Recognise that learning doesn’t just occur at school, it also occurs outside of school in a range of contexts.
Integrate knowledge and competency development to tackle authentic real-world problems that are meaningful to the learner.
Involve project-based learning which focusses on the production of a tangible output.
Recognise the critical role of technology.
How well is this done in our schools at the moment? Perhaps the easiest way to find out is ask a 15 to 17-year-old to tick off the items on that list that currently occur at their school (and if they tick off even one of these please leave a comment as we would love to hear about it!).
There are pockets of innovative learning in New Zealand where some of these things do occur. But the wholesale change that is needed to equip our children and young people for the new work order and the future challenges we face is not happening widely or fast enough. Click here to download a copy of Rob’s presentation.
Three dumb questions to ask a 15 year old: 1. Can you please put your phone down for just five minutes? 2. Do you really need to see your friends this weekend? 3. What do you want to do when you leave school?
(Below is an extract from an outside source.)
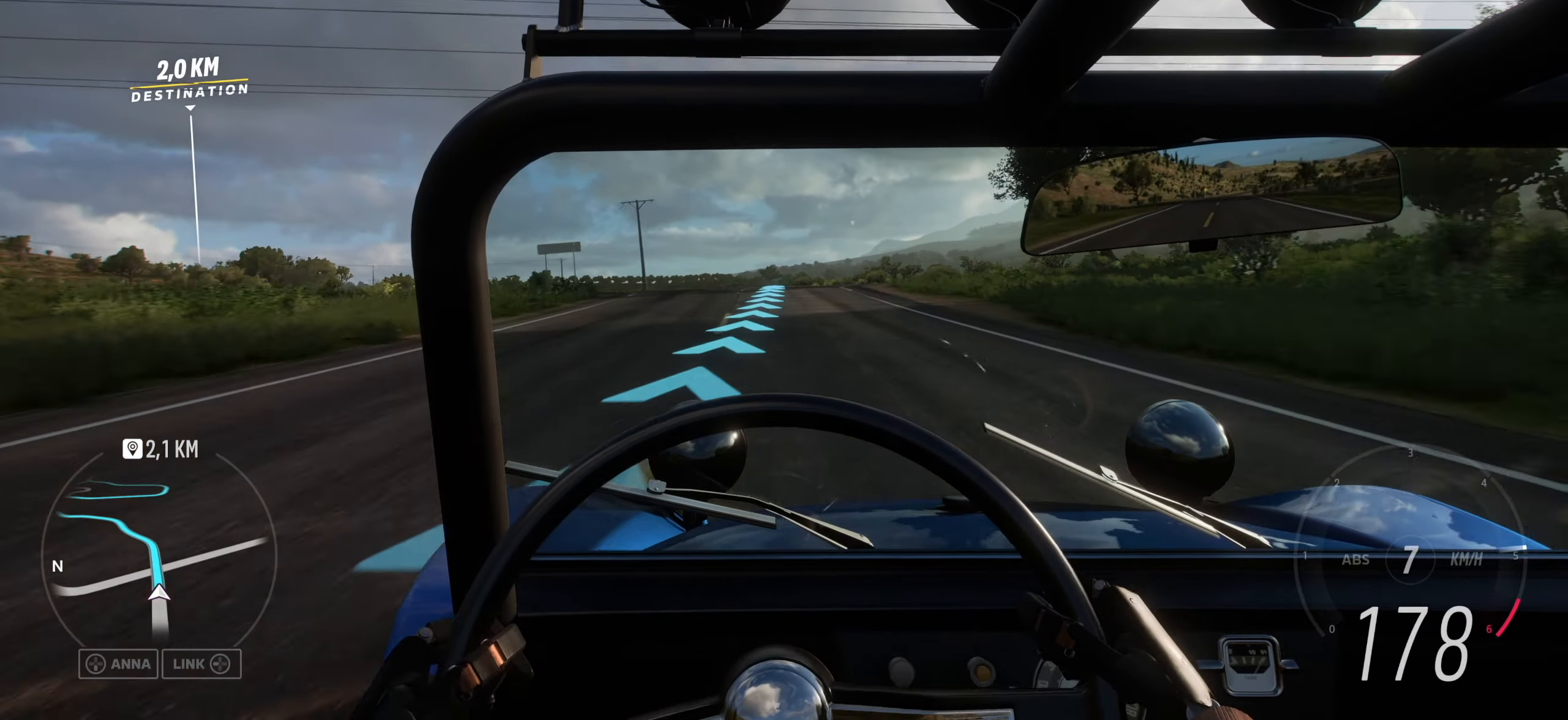
{"dt_ms": 500, "buttons": [], "left_stick": "left", "right_stick": "up", "events": [[450, "left_stick", "left"]]}
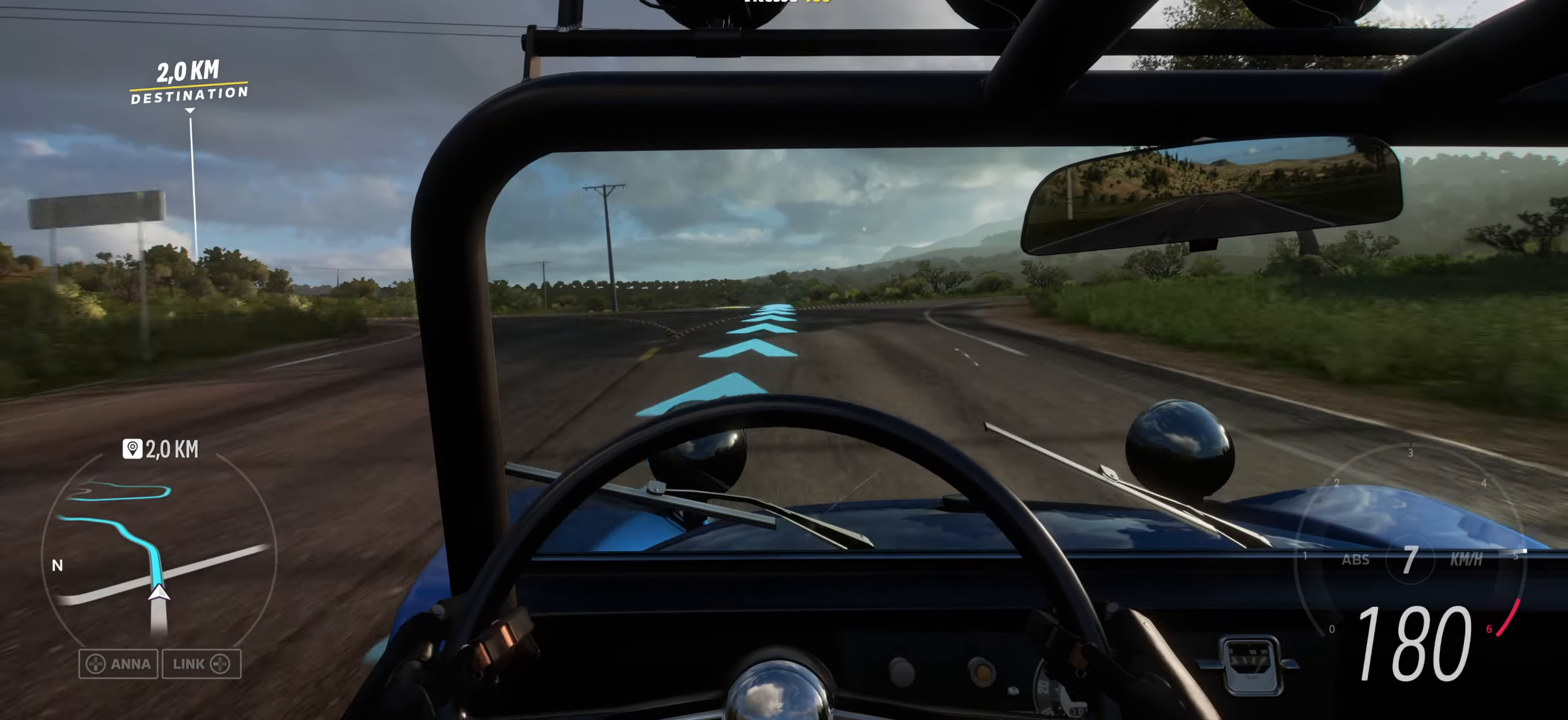
{"dt_ms": 500, "buttons": [], "left_stick": "center", "right_stick": "up", "events": [[134, "left_stick", "center"], [350, "left_stick", "left"], [500, "left_stick", "center"]]}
Of all these questions, the last one is the most problematic. Unlike the first two questions, the third question - what do you want to do when you leave school - is almost impossible for our teens to answer. This is because artificial intelligence (AI) and globalisation are impacting so significantly on jobs that it's almost impossible to predict what the future workforce might look like.
What we do know, thanks mostly to innovative research being conducted by the Foundation for Young Australians (FYA), is that young people graduating now are likely to work in 17 different jobs – many yet unknown and unknowable - across 5 careers, through a working life of 60 to 70 years.
In May the JR McKenzie Trust and the Ministry of Youth Development partnered to offer a presentation on The New Work Order by Jan Owen from the FYA. Their research shows that a new work order is arriving – fast. The world of work is in a massive transition to an ever more global, technology driven, flexible economy in which whole professions are being altered, new professions are coming into existence, and traditional jobs are being swallowed by automation.
The role of education in preparing our young people to meet the unknowable future is huge. Yet we are, as Ken Robinson says, using an outmoded industrial educational system to prepare our young people for a rapidly changing future.
Projects such as those funded by Connecting Education and Communities have a crucial role in helping communities and their education providers to become more responsive to the educational needs of young people and their whānau. To do this, we support each CEC project to ensure active and authentic participation from the target groups so that activities are responsive to the aspirations of whānau, hapu, iwi. We believe that by doing this communities will be increasingly recognised as important partners in improving education.
What we want to see, ideally, (and with reference again to Ken Robinson) is communities and education providers taking a highly personalised, organic approach that draws on technological and professional resources to engage all students, develop their love of learning, and enable them to face the real challenges of the twenty-first century.